Operation 204 provides maintaining an initial digest value for each chunk of the target data. For example, at operation 204, at the checker side 102, a digest value of each chunk is pre-calculated and stored for verification as stored initial digest values 104. According to an aspect of an embodiment, the file or data block is delivered or transmitted to client(s) 120 and stored as target data 107 on the client side disk.

Operation 206 provides obtaining digest values for a subset of the chunks, based upon the target data 106 (107). For example, the obtaining of the subset of digest values includes calculating digest values for selected chunks of the target data. For example, the obtaining of the subset of digest values comprises determining a chunk list based upon selecting the chunks and/or a number of the selected chunks of the target data and obtaining the digest values of the chunk list as the subset of digest values. For example, the chunk list is a predetermined list and/or a generated list of chunks of the target data. For example, the selection of chunks and/or the number of selected chunks is controlled randomly and/or based upon one or more parameters dynamically and/or in real-time. For example, the parameter is a data area or chunk modifiability characteristic of the target data, chunk size, random (e.g., random chunk selection and/or random number of chunks), verification time (e.g., variable periodic verification of target data, chunk selection and/or number of chunks), and/or user defined. Regarding time parameter, any of the other parameters can be varied as a function of time (e.g., time of day, day, year, etc.).

- **Listed records**

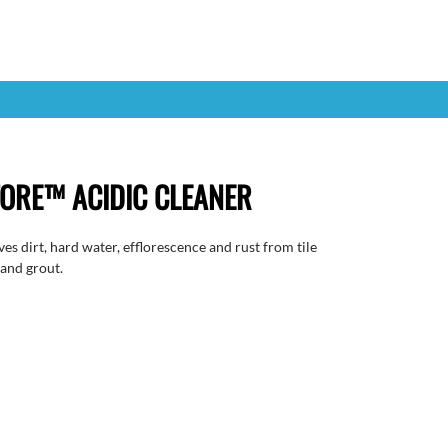
ORE™ ACIDIC CLEANER
es dirt, hard water, efflorescence and rust from tile
 and grout.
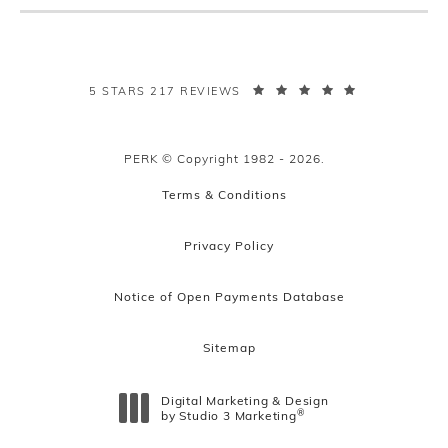
PERK PLASTIC SURGERY REVIEWS:
5 STARS 217 REVIEWS
PERK © Copyright 1982 - 2026.
Terms & Conditions
Privacy Policy
Notice of Open Payments Database
Sitemap
Digital Marketing & Design
®
by Studio 3 Marketing
(opens in a new tab)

- **Written task A**
Decide whether each statement agrees with the excerpt on chunk digest verification. For each, answer yes or no and quote the deciding words of the excerpt.
(i) The checker side calculates and stores a digest value for each chunk ahead of verification.
(ii) The chunk list must be generated and cannot be predetermined.
(iii) Time of day is one way a parameter can be varied as a function of time.
- **Written task B**
Return the passage of the excerpt on chunk digest verification between "Operation 204 provides" and "client side disk.", inclusive, copied word for word.
- **Written task C**
Resume the excerpt on chunk digest verification, beginning after its final sentence.
The data above is separate material from the excerpt on chunk digest verification.

- **Written answer A**
(i) Yes: "at the checker side 102, a digest value of each chunk is pre-calculated and stored for verification as stored initial digest values 104"
(ii) No: "the chunk list is a predetermined list and/or a generated list of chunks of the target data"
(iii) Yes: "any of the other parameters can be varied as a function of time (e.g., time of day, day, year, etc.)"

- **Written answer B**
Operation 204 provides maintaining an initial digest value for each chunk of the target data. For example, at operation 204, at the checker side 102, a digest value of each chunk is pre-calculated and stored for verification as stored initial digest values 104. According to an aspect of an embodiment, the file or data block is delivered or transmitted to client(s) 120 and stored as target data 107 on the client side disk.

- **Written answer C**
According to an aspect of an embodiment, when it is time to check the integrity of the target file or data block 107 at a client 120, the checker 102 at the server 110 first provides a list of chunk IDs to the target data digest value obtainer 108 at the client 120. Typically, this list is a subset of the entire chunk ID list. Then the target data digest value obtainer 108 at the client 120, obtains, for example, calculates, the digest value of selected chunks using the chunk IDs from the list provided from the checker 102 at the server 110. According to an aspect of an embodiment, the obtained chunk digest values corresponding to the list of chunk IDs is then put together into a new data block as concatenated target digest value, and a digest value of the concatenated digest value is calculated. The final result is then sent to the checker 102.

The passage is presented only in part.